A ARTE DE CELEBRAR

                O segundo foco da Carta Apostólica “Desiderio Desideravi” (Desejei Ardentemente) do Papa Francisco, frisa o aspecto da arte de celebrar como questão fundamental ao bom termo de nossas celebrações litúrgicas. Não é, nunca foi e nunca será um simples ato, um acontecimento social… “A ars celebranti não pode ser reduzida a apenas um mecanismo rubrical, muito menos deve ser pensada como imaginativa – às vezes selvagem – criatividade sem regras” (48). Dizendo o que não é, Francisco foca no desejo de Cristo ao instituir seu rito sacramental, apresentando-se como centro vivo e razão do encontro eucarístico. Ele é o “artista” desse acontecimento. E, como tal, “o verdadeiro artista não possui uma arte, mas é possuído por ela. Não se aprende a arte de celebrar frequentando um curso de oratória ou técnicas de comunicação persuasivas” (50).

                Silêncio e respeito devem marcar grande parte dos momentos litúrgicos. “Entre os atos rituais que pertencem a toda assembleia, o silêncio ocupa um lugar de absoluta importância… Toda a celebração eucarística está imersa no silêncio que precede o seu início e que marca cada momento do seu desenrolar ritual” (52). Não celebramos uma festa, um bacanal mundano, mas “algo muito mais grandioso” que só o silêncio é capaz de traduzir para nossas vidas a grandiosidade do milagre que aqui contemplamos. “Também ajoelhar-se deve ser feito com arte, ou seja, com plena consciência do seu sentido simbólico e da necessidade que temos deste gesto para expressar o nosso modo de estar na presença do Senhor” (53).

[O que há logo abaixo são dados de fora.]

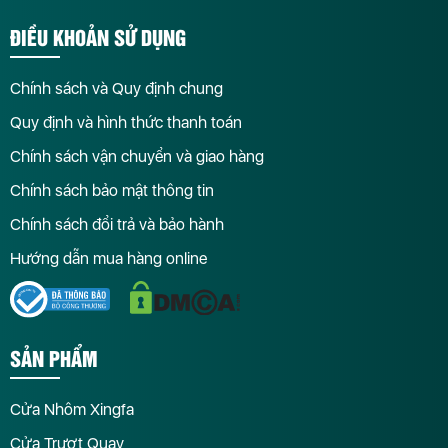
ĐIỀU KHOẢN SỬ DỤNG
Chính sách và Quy định chung
Quy định và hình thức thanh toán
Chính sách vận chuyển và giao hàng
Chính sách bảo mật thông tin
Chính sách đổi trả và bảo hành
Hướng dẫn mua hàng online
SẢN PHẨM
Cửa Nhôm Xingfa
Cửa Trượt Quay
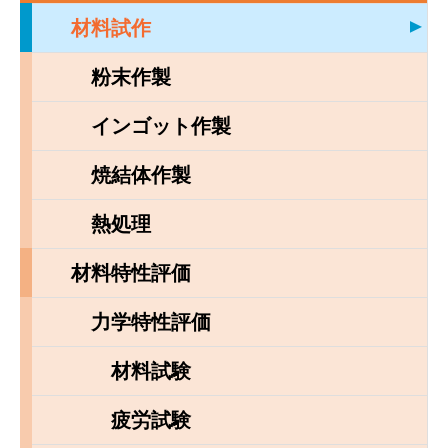
材料試作
粉末作製
インゴット作製
焼結体作製
熱処理
材料特性評価
力学特性評価
材料試験
疲労試験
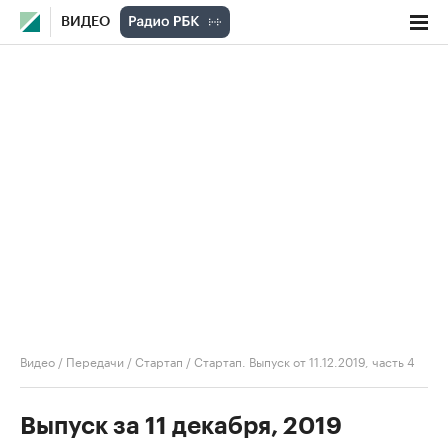
ВИДЕО
Видео
/
Передачи
/
Стартап
/
Стартап. Выпуск от 11.12.2019, часть 4
Выпуск за 11 декабря, 2019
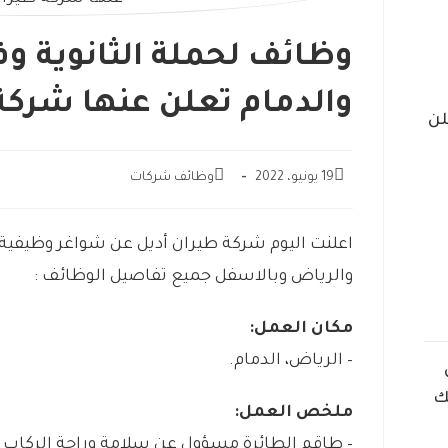
وظائف لحملة الثانوية و
والدمام تعلن عنها شركة
لن
19 يونيو، 2022
وظائف شركات
اعلنت اليوم شركة طيران أديل عن شواغر وظيفية ل
والرياض وبالاسفل جميع تفاصيل الوظائف :
مكان العمل:
– الرياض، الدمام.
ك
ملخص العمل:
– طاقم الطائرة مسؤول عن سلامة وراحة الركاب خل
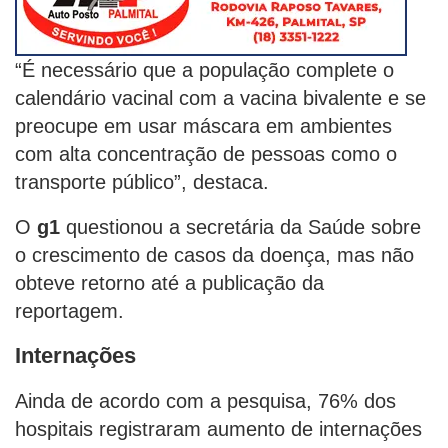
“É necessário que a população complete o
calendário vacinal com a vacina bivalente e se
preocupe em usar máscara em ambientes
com alta concentração de pessoas como o
transporte público”, destaca.
O
g1
questionou a secretária da Saúde sobre
o crescimento de casos da doença, mas não
obteve retorno até a publicação da
reportagem.
Internações
Ainda de acordo com a pesquisa, 76% dos
hospitais registraram aumento de internações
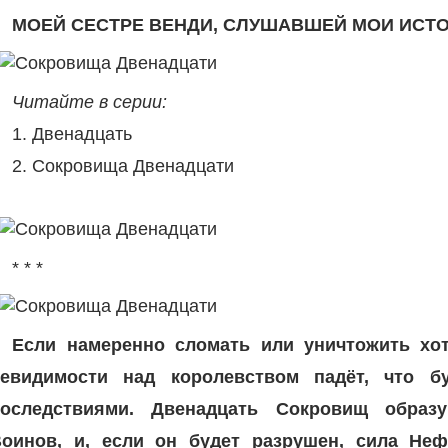
МОЕЙ СЕСТРЕ ВЕНДИ, СЛУШАВШЕЙ МОИ ИСТ
Читайте в серии:
1. Двенадцать
2. Сокровища Двенадцати
* * *
Если намеренно сломать или уничтожить хо
невидимости над королевством падёт, что б
последствиями. Двенадцать Сокровищ образу
оинов, и, если он будет разрушен, сила Не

                Ademais, o celebrante da liturgia eucarística nunca é nem será um homem qualquer, a quem o sacramento da ordem outorgou um ministério especial, mas sim o próprio Cristo, ali presente. Não contemplamos a simples humanidade de um Deus representado na imagem de um homem de carne e osso, como qualquer um de nós. Ao contrário, o que presenciamos é a divindade de um Homem que se fez um igual àqueles que tanto amou, que se deu e continua se doando para que tenhamos nossa fé alimentada pelo pão da vida. “O ministro ordenado é ele próprio um dos tipos de presença do Senhor que torna a assembleia cristã única, diferente de qualquer outra assembleia” (cf. Sacrossanctum Concilium n. 7), cita Francisco, que ainda nos lembra: “Então, o Senhor ressuscitado está no papel principal e não nossas próprias imaturidades” (57), referindo-se à nossa fé infantil.

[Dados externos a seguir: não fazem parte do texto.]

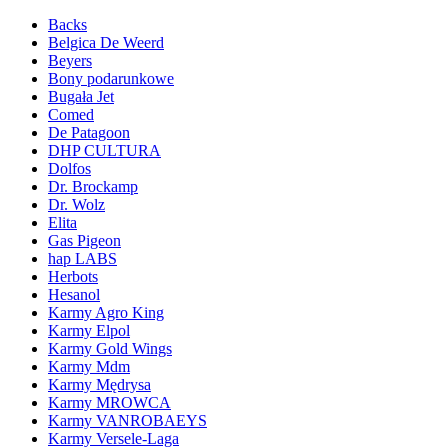
Backs
Belgica De Weerd
Beyers
Bony podarunkowe
Bugała Jet
Comed
De Patagoon
DHP CULTURA
Dolfos
Dr. Brockamp
Dr. Wolz
Elita
Gas Pigeon
hap LABS
Herbots
Hesanol
Karmy Agro King
Karmy Elpol
Karmy Gold Wings
Karmy Mdm
Karmy Mędrysa
Karmy MROWCA
Karmy VANROBAEYS
Karmy Versele-Laga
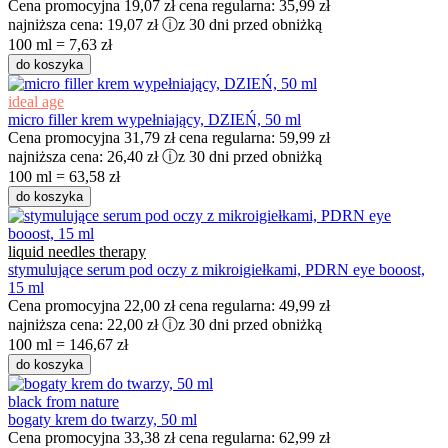
Cena promocyjna
19,07 zł
cena regularna:
35,99 zł
najniższa cena:
19,07 zł
ⓘ
z 30 dni przed obniżką
100 ml = 7,63 zł
do koszyka
ideal age
micro filler krem wypełniający, DZIEŃ, 50 ml
Cena promocyjna
31,79 zł
cena regularna:
59,99 zł
najniższa cena:
26,40 zł
ⓘ
z 30 dni przed obniżką
100 ml = 63,58 zł
do koszyka
liquid needles therapy
stymulujące serum pod oczy z mikroigiełkami, PDRN eye booost,
15 ml
Cena promocyjna
22,00 zł
cena regularna:
49,99 zł
najniższa cena:
22,00 zł
ⓘ
z 30 dni przed obniżką
100 ml = 146,67 zł
do koszyka
black from nature
bogaty krem do twarzy, 50 ml
Cena promocyjna
33,38 zł
cena regularna:
62,99 zł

                Por fim, Francisco se preocupa com a coerência de muitos sacerdotes, que, mesmo revestidos da graça de uma unção sacerdotal, ainda titubeiam no dom que receberam. Há muitos indecisos e incrédulos ao redor da mesa da comunhão, dentre estes também sacerdotes, presidentes e propiciadores do milagre que emana do altar. Nessa linha escrevi “Pedra dos Milagres” (Editora A partilha), que aqui cito para aqueles que desejem aprofundar esse assunto. Mas quem sou eu diante da preciosidade das reflexões de um Papa? Eis uma de suas preocupações, que não isenta ninguém das negligências presentes numa celebração de fé: “Os sacerdotes devem permitir que o Espírito Santo aja sobre eles, para completar o trabalho que ele começou neles em sua ordenação” (59). Por mais indigno que seja o celebrante, por mais contraditória que seja sua vida de fé – como muitas vezes constatamos – o padre nunca fala às paredes. “As palavras que a Liturgia coloca em seus lábios têm conteúdos diversos que requerem tonalidades específicas” (60). São palavras divinas, não humanas. Concluindo: “De domingo a domingo a energia do Pão partido nos sustenta no anúncio do Evangelho no qual se manifesta a autenticidade da nossa celebração” (65) Então, Ide em Paz!